* [Text under study]

By Liz Hoffman

June 11, 2015 5:39 p.m. ET

Big shareholders for years have grumbled about the rise in executive pay. Now, activist investors are taking up the compensation cause, focusing less on how much corporate leaders earn and more on whether they deserve what they get.

Case in point: Shutterfly Inc.[], where an activist hedge fund is seeking three board seats at the online photo retailer at a shareholder vote set for Friday. The founder of Marathon Partners Equity Management LLC said once the fund “started peeling back the onion” on Shutterfly’s pay plans, it found “a compensation scheme that had run amok.”

Marathon’s main complaint, that the company rewards scale over profits, is finding increasing resonance among activists lately. Shutterfly has defended its pay plan, while it recently tweaked the metrics it uses to determine pay. Changes to the plan “appropriately reflect stockholder views while also balancing the critical importance of retaining key employees,” the company has said.

Once left to governance hounds, unions and academics, executive pay is getting a closer look from activist investors, which take stakes in companies and push for measures to boost share prices. These funds are scanning corporate filings for what they see as skewed incentives and generous formulas, increasingly moving what had long been a back burner issue to the fore.

“Compensation was not something activists cared about a great deal, unless they could use it as a wedge to get something else done,” said Francis Byrd, a former TIAA-CREF corporate-governance expert. “That’s starting to change.”

Activists have zeroed in on pay recently at Qualcomm Inc.[], DuPont Co.[] and Perry Ellis International Inc.[] Some activists argue that ill-designed plans encourage the wrong kinds of growth—for example, boosting revenue at the expense of profitability. Others point to nonstandard financial metrics they say reward executives even when business falters. Criticisms tend to focus less on the size of CEOs’ paychecks than on the yardsticks that determine them.

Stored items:
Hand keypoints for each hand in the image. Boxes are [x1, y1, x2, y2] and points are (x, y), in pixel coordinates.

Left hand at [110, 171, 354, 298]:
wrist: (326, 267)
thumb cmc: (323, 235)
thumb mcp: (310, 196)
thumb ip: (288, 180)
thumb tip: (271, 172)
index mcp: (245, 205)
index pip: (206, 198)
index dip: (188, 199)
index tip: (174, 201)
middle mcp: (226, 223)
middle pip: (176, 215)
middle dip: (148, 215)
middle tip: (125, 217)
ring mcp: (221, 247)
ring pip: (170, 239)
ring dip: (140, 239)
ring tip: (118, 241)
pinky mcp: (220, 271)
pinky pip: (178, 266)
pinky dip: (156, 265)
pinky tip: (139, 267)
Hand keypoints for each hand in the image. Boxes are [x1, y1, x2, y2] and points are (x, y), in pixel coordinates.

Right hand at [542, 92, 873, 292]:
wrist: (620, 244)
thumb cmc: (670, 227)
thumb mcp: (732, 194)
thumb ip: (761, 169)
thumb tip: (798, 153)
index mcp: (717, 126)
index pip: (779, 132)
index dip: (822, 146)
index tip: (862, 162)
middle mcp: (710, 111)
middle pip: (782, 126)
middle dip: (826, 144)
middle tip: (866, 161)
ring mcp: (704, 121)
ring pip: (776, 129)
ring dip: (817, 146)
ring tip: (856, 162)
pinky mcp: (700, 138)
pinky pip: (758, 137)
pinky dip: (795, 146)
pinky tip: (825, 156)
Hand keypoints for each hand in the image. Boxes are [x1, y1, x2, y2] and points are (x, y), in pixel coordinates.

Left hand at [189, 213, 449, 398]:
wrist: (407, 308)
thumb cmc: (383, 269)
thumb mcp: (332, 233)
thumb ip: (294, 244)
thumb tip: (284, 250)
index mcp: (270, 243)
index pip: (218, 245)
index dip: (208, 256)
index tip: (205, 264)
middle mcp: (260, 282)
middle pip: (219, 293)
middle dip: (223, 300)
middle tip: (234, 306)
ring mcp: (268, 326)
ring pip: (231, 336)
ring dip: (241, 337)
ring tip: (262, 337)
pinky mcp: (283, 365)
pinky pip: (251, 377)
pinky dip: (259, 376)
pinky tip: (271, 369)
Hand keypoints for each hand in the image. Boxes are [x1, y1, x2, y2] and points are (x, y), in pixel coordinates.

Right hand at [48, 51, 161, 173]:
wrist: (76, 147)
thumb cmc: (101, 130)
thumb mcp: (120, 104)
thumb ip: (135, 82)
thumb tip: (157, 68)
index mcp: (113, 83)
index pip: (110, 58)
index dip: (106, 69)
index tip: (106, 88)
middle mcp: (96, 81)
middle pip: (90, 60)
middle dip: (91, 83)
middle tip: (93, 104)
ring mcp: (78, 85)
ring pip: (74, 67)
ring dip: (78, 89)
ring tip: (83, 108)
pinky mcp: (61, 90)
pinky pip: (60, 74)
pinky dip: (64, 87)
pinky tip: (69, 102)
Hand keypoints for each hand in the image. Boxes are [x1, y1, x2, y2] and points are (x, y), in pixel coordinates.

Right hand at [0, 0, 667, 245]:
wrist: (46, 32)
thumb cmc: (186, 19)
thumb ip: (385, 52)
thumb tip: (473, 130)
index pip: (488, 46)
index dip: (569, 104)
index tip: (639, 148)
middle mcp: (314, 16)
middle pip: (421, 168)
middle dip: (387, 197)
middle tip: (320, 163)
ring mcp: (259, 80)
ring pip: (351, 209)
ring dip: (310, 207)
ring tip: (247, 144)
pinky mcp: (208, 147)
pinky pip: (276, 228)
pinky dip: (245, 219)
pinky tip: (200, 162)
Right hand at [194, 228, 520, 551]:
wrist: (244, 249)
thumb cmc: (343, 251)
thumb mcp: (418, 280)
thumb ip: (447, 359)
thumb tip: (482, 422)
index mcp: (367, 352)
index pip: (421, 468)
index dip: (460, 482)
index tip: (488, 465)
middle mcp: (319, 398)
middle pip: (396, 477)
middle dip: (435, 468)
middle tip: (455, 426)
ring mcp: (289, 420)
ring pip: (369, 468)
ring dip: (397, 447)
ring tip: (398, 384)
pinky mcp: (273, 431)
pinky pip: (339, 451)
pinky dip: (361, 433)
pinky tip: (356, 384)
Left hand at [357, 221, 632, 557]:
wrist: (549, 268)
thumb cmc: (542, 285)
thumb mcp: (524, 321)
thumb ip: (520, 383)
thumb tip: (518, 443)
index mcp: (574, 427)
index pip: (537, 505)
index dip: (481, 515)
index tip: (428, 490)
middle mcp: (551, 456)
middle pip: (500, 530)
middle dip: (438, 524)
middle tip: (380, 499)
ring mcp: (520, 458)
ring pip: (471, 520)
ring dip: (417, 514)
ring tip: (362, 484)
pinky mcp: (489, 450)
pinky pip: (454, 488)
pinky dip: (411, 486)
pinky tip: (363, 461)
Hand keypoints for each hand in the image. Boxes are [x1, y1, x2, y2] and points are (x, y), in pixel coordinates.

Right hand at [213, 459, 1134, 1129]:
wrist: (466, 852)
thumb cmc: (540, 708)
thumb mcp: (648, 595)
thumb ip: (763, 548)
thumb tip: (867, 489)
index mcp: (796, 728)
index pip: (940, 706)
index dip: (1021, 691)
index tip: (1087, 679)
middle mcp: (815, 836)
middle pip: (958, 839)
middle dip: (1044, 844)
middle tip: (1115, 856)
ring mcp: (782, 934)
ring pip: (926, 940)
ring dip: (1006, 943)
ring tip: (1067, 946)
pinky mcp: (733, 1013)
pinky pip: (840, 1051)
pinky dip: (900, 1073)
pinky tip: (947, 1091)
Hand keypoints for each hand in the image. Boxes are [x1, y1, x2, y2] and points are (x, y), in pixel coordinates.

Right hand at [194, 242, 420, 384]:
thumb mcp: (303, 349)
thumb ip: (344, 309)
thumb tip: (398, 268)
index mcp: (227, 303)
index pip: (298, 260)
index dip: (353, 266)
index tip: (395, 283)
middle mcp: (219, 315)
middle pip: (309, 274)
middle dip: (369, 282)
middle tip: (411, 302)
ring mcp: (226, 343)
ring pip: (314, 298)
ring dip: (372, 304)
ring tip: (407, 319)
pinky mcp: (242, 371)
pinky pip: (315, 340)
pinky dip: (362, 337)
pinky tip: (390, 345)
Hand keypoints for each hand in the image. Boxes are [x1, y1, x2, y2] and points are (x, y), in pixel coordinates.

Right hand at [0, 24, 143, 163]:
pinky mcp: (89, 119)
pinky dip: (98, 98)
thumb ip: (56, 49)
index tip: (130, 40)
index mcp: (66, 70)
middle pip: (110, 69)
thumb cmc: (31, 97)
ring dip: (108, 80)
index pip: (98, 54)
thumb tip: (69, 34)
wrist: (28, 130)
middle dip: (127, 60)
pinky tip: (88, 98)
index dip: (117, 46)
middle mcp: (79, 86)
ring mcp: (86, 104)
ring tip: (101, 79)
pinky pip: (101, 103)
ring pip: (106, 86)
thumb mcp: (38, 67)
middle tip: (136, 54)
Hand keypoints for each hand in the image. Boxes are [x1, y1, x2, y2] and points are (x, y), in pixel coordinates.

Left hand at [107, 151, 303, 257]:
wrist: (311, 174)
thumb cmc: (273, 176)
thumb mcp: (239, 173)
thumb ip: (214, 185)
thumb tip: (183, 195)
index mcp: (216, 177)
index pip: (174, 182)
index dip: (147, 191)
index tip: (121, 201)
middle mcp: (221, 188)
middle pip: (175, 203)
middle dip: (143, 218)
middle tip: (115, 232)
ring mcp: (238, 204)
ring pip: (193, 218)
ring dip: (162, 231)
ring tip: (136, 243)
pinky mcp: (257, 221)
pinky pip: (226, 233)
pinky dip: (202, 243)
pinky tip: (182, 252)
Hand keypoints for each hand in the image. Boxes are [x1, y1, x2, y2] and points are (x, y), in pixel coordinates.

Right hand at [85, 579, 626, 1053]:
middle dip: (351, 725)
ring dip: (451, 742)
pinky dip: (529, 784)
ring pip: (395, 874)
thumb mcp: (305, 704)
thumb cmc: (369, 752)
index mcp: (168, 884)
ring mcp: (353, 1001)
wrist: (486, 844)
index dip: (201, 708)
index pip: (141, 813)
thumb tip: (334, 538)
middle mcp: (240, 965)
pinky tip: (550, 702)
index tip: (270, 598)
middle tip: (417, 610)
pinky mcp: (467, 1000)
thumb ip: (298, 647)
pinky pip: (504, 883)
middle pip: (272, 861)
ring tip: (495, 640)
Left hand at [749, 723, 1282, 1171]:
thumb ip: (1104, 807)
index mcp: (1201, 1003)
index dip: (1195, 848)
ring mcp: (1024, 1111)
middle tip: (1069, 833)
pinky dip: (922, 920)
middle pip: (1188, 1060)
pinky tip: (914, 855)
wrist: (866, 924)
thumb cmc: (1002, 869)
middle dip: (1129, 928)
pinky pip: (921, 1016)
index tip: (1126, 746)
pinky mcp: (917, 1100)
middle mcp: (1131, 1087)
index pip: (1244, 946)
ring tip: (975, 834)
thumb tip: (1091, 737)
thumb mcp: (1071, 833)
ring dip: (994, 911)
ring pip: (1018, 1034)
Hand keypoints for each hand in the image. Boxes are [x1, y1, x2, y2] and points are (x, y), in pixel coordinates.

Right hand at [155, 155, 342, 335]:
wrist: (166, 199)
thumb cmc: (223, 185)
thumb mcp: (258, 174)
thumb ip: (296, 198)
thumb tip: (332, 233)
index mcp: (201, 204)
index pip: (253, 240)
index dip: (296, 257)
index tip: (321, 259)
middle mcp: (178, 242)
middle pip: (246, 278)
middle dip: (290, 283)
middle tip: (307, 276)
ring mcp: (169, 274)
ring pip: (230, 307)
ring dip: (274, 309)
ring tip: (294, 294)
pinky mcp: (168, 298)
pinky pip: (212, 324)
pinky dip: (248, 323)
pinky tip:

* [Exercise]
Please carry on the article about activist investors and executive pay, picking up after its last sentence.

* [Expected answer]
Companies say such critiques are off-base and that handcuffing pay packages makes it hard to retain talent. They also note executive pay is mostly stock, which ties executives’ fortunes to those of all shareholders.

Most activists are unlikely to pick fights based solely on pay. Arguments about corporate operations are considered more powerful, investors and advisers say. But more are embracing the idea that incentives matter.

One factor teeing up the issue for activists is the complexity of compensation, experts say.

“I’ve seen bonus plans that would take a Ph.D. in physics to figure out,” said Kevin McManus, vice president at shareholder-advisory firm Egan-Jones Ratings Co.

That complexity presents opportunity for activists, who typically research a handful of companies, rather than monitor hundreds. “You’ve got someone who has the time and the incentive to dig into the numbers” Mr. McManus said.

Take Trian Fund Management LP, which narrowly lost a DuPont [] shareholder vote for board seats in May. It has made a small cause out of executive compensation, regularly seeking a seat on the compensation committee of boards it goes on, according to people familiar with its practices.

At DuPont, however, Trian criticized how the company’s board calculated bonuses, drawing on scores for individual performance and overall corporate performance. DuPont’s board in 2014 assigned zero points for the latter, after earnings inched up just 3%, but gave executives higher personal scores.

“How can it be that the company is doing poorly operationally but management as individuals are each doing great?” Trian said in shareholder materials.

DuPont recently changed its plan to give a heavier weighting to the company’s overall performance and de-emphasize individual scores. A spokeswoman said the plans “are designed to align pay with performance and the achievement of annual goals and objectives.”

Jana Partners LLC, which recently took a $2 billion stake in Qualcomm[], has urged the company to tie executive pay to measures like return on invested capital, rather than its current yardsticks of revenue and operating income, according to a Jana investor letter. Such changes “would eliminate the incentive to grow at any cost,” said the letter, reviewed by The Wall Street Journal.

Qualcomm has said its pay plans were aligned with stockholders’ interests and cited the “increasing competitive threat Qualcomm faces for talent.” An example: Its current chief executive was courted by Microsoft Corp., according to a person familiar with the matter.

Another red flag for activists: metrics that change on the fly.

In 2010, Perry Ellis linked bonuses for its father-and-son management team to earnings before interest, taxes, depreciation and amortization, a common measure of cash flow known as Ebitda. By 2013, the retailer had fallen short of its three-year goal.

Meanwhile, a new phrase had appeared in the company’s filings: “adjusted Ebitda.” Adding back in certain costs, the tweaks pushed the company just above the threshold necessary for the two men to receive their maximum bonuses of $1.4 million each.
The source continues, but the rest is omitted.